My family’s condo occupies the top two floors of one of four three-story buildings forming a small complex only a few hundred yards from the beach. There are multistory condos on either side as well as a single-level one below our home. All three neighboring units are owned by part-timers from out of town, which means for long stretches we’ve been lucky enough to have the whole building to ourselves.
Sadly, those days may be coming to an end, as one of the adjacent units just went on the market. This means we could end up with full-time neighbors with a bevy of barking beagles or, worse, a steady stream of obnoxious vacation renters with no intention of acting neighborly whatsoever.
One major problem I have with living surrounded by other residences is that I’m highly—as in, extremely—sensitive to noise. I’ve suffered from this inconvenient malady ever since I can remember. I blame it on my artistic temperament.
Innumerable other creative types have dealt with the same issue. Recently, in fact, scientists at Northwestern University found that hypersensitivity to audio stimuli is a sign of creativity—and maybe even genius.
Marcel Proust wrote while wearing earplugs in a Parisian bedroom lined with cork. Across the English Channel, Thomas Carlyle soundproofed his writing room with double walls. Franz Kafka and Anton Chekhov were also famously discombobulated by ambient noise.

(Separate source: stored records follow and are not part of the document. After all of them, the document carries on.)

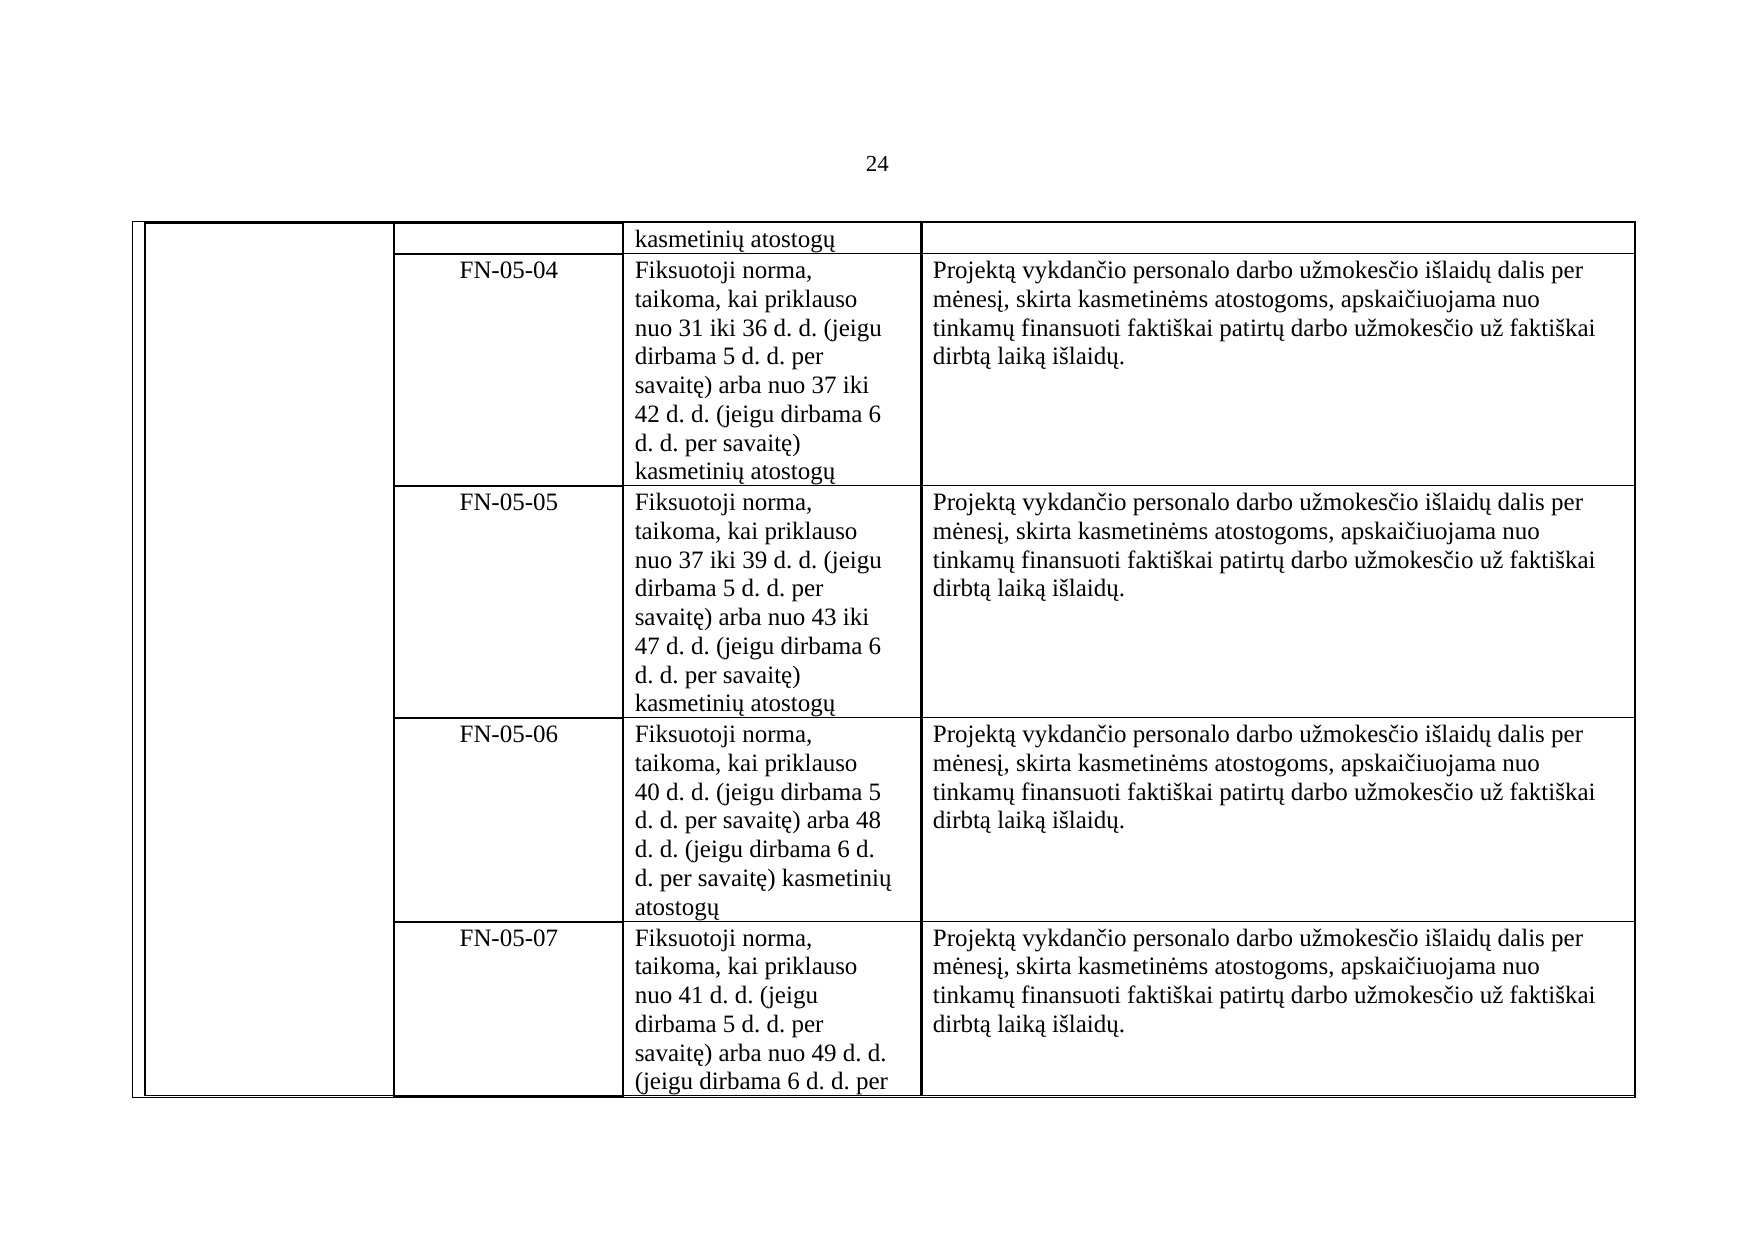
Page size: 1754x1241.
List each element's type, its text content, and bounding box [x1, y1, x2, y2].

table_cell Projektą vykdančio personalo darbo užmokesčio išlaidų dalis per mėnesį, skirta kasmetinėms atostogoms, apskaičiuojama nuo tinkamų finansuoti faktiškai patirtų darbo užmokesčio už faktiškai dirbtą laiką išlaidų. [923, 254, 1634, 485]
table_cell Fiksuotoji norma, taikoma, kai priklauso nuo 31 iki 36 d. d. (jeigu dirbama 5 d. d. per savaitę) arba nuo 37 iki 42 d. d. (jeigu dirbama 6 d. d. per savaitę) kasmetinių atostogų [624, 254, 920, 485]
table_cell Fiksuotoji norma, taikoma, kai priklauso 40 d. d. (jeigu dirbama 5 d. d. per savaitę) arba 48 d. d. (jeigu dirbama 6 d. d. per savaitę) kasmetinių atostogų [624, 718, 920, 921]
table_cell [395, 224, 622, 253]
table_cell Fiksuotoji norma, taikoma, kai priklauso nuo 37 iki 39 d. d. (jeigu dirbama 5 d. d. per savaitę) arba nuo 43 iki 47 d. d. (jeigu dirbama 6 d. d. per savaitę) kasmetinių atostogų [624, 486, 920, 717]
table_cell [146, 224, 393, 1095]
table_cell FN-05-05 [395, 487, 622, 717]
table_cell FN-05-04 [395, 255, 622, 485]
table_cell [923, 223, 1634, 253]
table_cell FN-05-07 [395, 923, 622, 1095]
table_cell FN-05-06 [395, 719, 622, 921]
table_cell Projektą vykdančio personalo darbo užmokesčio išlaidų dalis per mėnesį, skirta kasmetinėms atostogoms, apskaičiuojama nuo tinkamų finansuoti faktiškai patirtų darbo užmokesčio už faktiškai dirbtą laiką išlaidų. [923, 922, 1634, 1095]
table_cell [133, 222, 393, 1097]
table_cell kasmetinių atostogų [624, 223, 920, 253]
table_cell Fiksuotoji norma, taikoma, kai priklauso nuo 41 d. d. (jeigu dirbama 5 d. d. per savaitę) arba nuo 49 d. d. (jeigu dirbama 6 d. d. per [624, 922, 920, 1095]
table_cell Projektą vykdančio personalo darbo užmokesčio išlaidų dalis per mėnesį, skirta kasmetinėms atostogoms, apskaičiuojama nuo tinkamų finansuoti faktiškai patirtų darbo užmokesčio už faktiškai dirbtą laiką išlaidų. [923, 486, 1634, 717]
table_cell Projektą vykdančio personalo darbo užmokesčio išlaidų dalis per mėnesį, skirta kasmetinėms atostogoms, apskaičiuojama nuo tinkamų finansuoti faktiškai patirtų darbo užmokesčio už faktiškai dirbtą laiką išlaidų. [923, 718, 1634, 921]
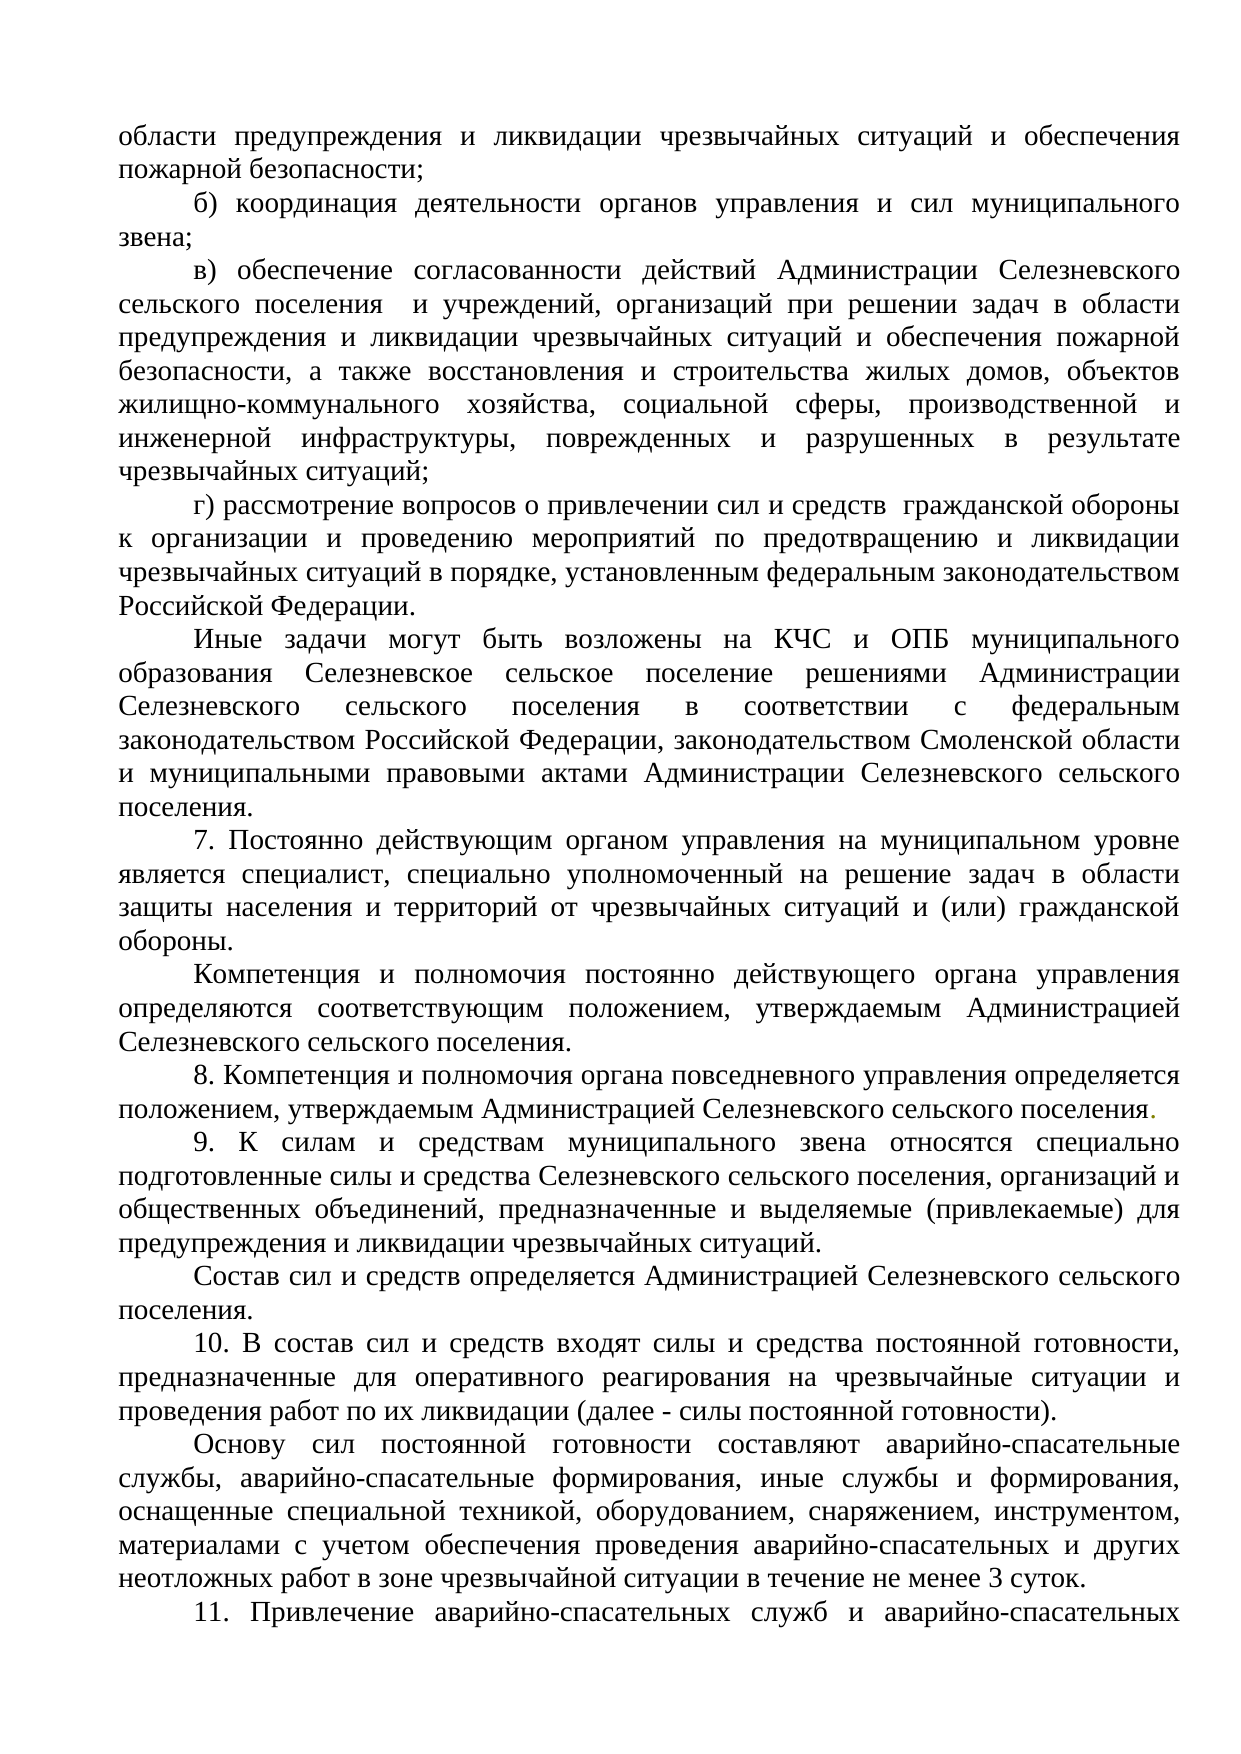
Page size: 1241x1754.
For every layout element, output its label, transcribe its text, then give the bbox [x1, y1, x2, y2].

text области предупреждения и ликвидации чрезвычайных ситуаций и обеспечения пожарной безопасности; [118, 118, 1181, 185]
text 11. Привлечение аварийно-спасательных служб и аварийно-спасательных [118, 1594, 1181, 1627]
text 9. К силам и средствам муниципального звена относятся специально подготовленные силы и средства Селезневского сельского поселения, организаций и общественных объединений, предназначенные и выделяемые (привлекаемые) для предупреждения и ликвидации чрезвычайных ситуаций. [118, 1124, 1181, 1258]
text 8. Компетенция и полномочия органа повседневного управления определяется положением, утверждаемым Администрацией Селезневского сельского поселения. [118, 1057, 1181, 1124]
text Иные задачи могут быть возложены на КЧС и ОПБ муниципального образования Селезневское сельское поселение решениями Администрации Селезневского сельского поселения в соответствии с федеральным законодательством Российской Федерации, законодательством Смоленской области и муниципальными правовыми актами Администрации Селезневского сельского поселения. [118, 621, 1181, 822]
text б) координация деятельности органов управления и сил муниципального звена; [118, 185, 1181, 252]
text 7. Постоянно действующим органом управления на муниципальном уровне является специалист, специально уполномоченный на решение задач в области защиты населения и территорий от чрезвычайных ситуаций и (или) гражданской обороны. [118, 822, 1181, 957]
text г) рассмотрение вопросов о привлечении сил и средств гражданской обороны к организации и проведению мероприятий по предотвращению и ликвидации чрезвычайных ситуаций в порядке, установленным федеральным законодательством Российской Федерации. [118, 487, 1181, 621]
text 10. В состав сил и средств входят силы и средства постоянной готовности, предназначенные для оперативного реагирования на чрезвычайные ситуации и проведения работ по их ликвидации (далее - силы постоянной готовности). [118, 1326, 1181, 1426]
text Компетенция и полномочия постоянно действующего органа управления определяются соответствующим положением, утверждаемым Администрацией Селезневского сельского поселения. [118, 957, 1181, 1057]
text в) обеспечение согласованности действий Администрации Селезневского сельского поселения и учреждений, организаций при решении задач в области предупреждения и ликвидации чрезвычайных ситуаций и обеспечения пожарной безопасности, а также восстановления и строительства жилых домов, объектов жилищно-коммунального хозяйства, социальной сферы, производственной и инженерной инфраструктуры, поврежденных и разрушенных в результате чрезвычайных ситуаций; [118, 252, 1181, 487]
text Состав сил и средств определяется Администрацией Селезневского сельского поселения. [118, 1258, 1181, 1326]
text Основу сил постоянной готовности составляют аварийно-спасательные службы, аварийно-спасательные формирования, иные службы и формирования, оснащенные специальной техникой, оборудованием, снаряжением, инструментом, материалами с учетом обеспечения проведения аварийно-спасательных и других неотложных работ в зоне чрезвычайной ситуации в течение не менее 3 суток. [118, 1426, 1181, 1594]
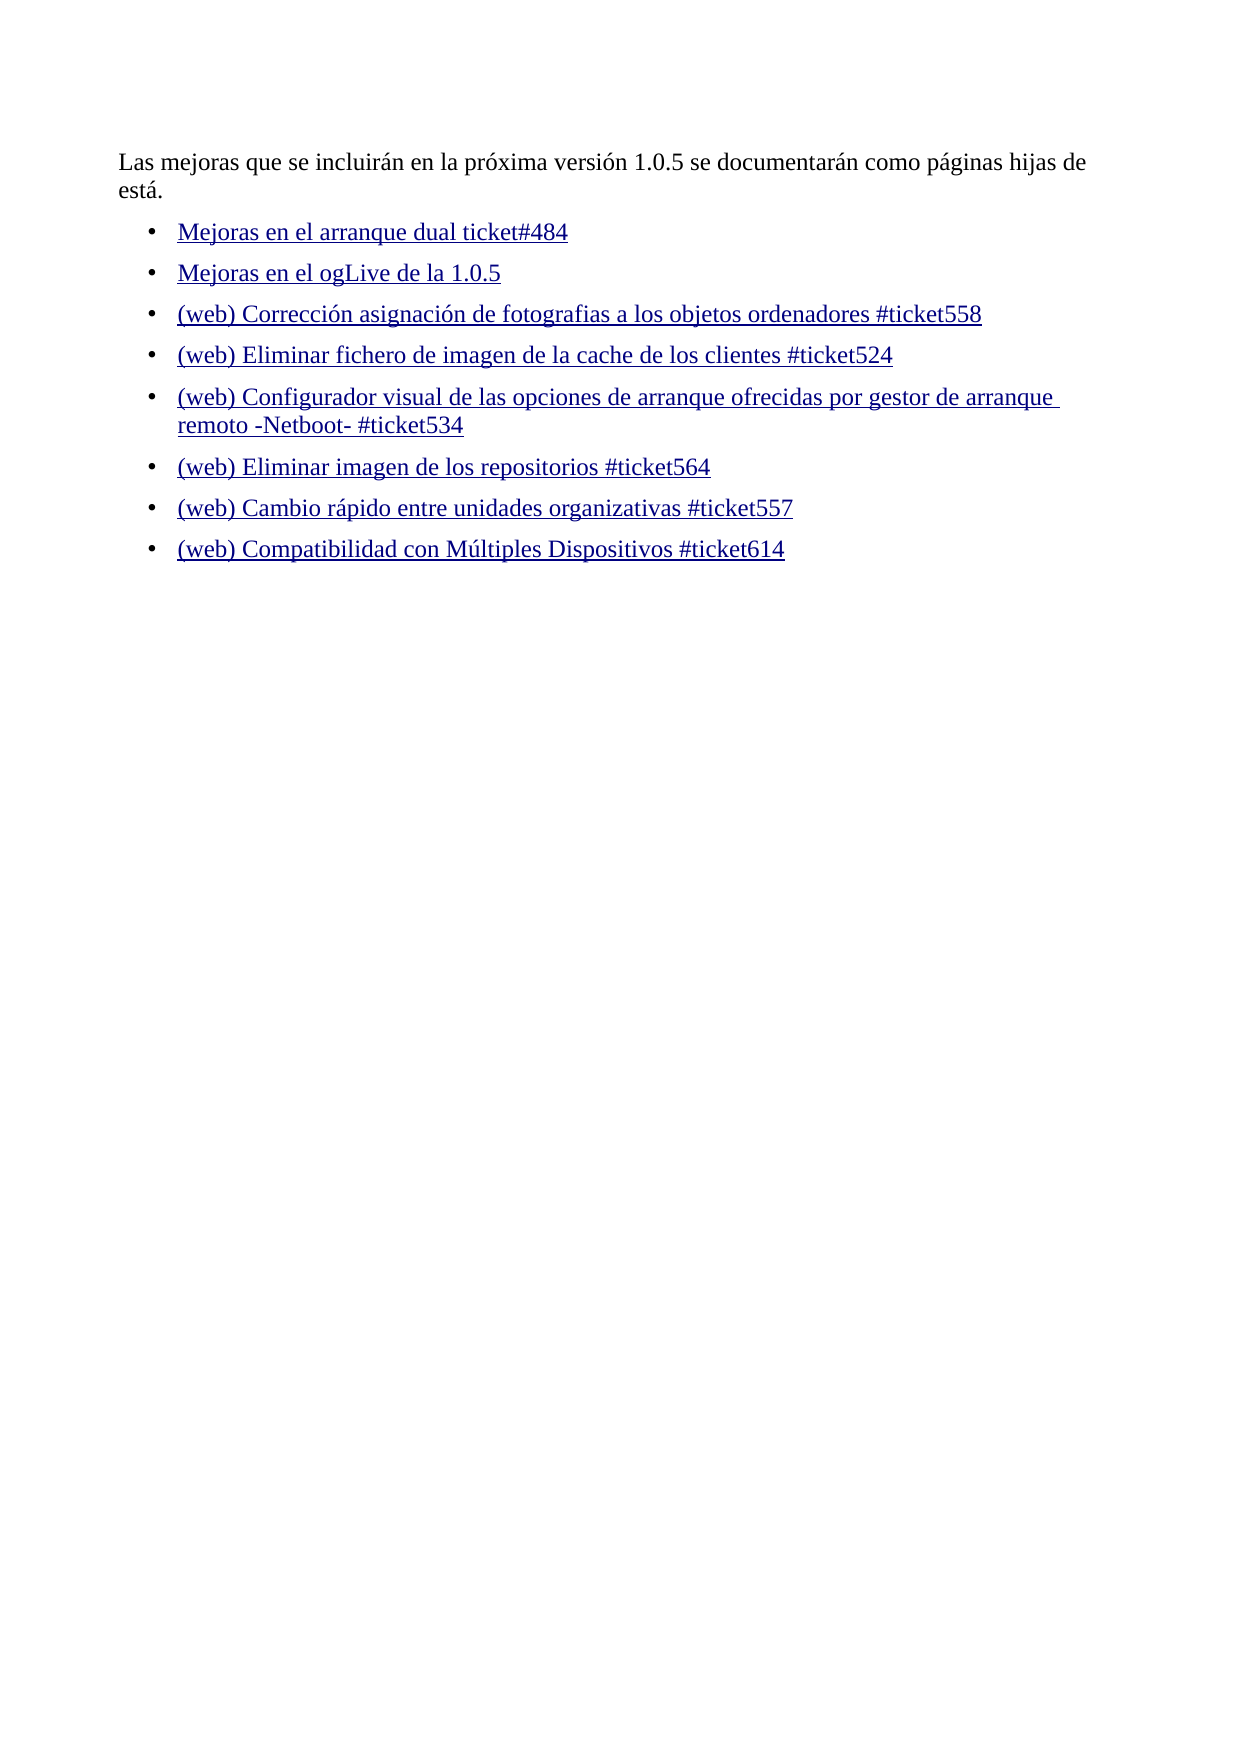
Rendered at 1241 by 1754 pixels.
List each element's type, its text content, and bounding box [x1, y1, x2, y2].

So I guess I’m in pretty good company when our downstairs neighbor is in town blasting NPR all day up through the wafer-thin floor under my workspace and—in a desperate attempt to maintain my train of thought—I engage in various defensive behaviors: turning on the hall fountain, jamming earplugs in my ears, clamping on headphones without actually playing music for extra soundproofing. (I do go through phases when I enjoy working to music, but at the moment, sadly, I’m not in one.)
For the sonically challenged, the world would be much better indeed if architects and builders cared about noise pollution as much as profit margins. Here on my small island, they would build condos with cellophane if such methods were up to hurricane code. Instead, whoever constructed the stack-a-shack my family and I inhabit used wax paper for the floors and walls.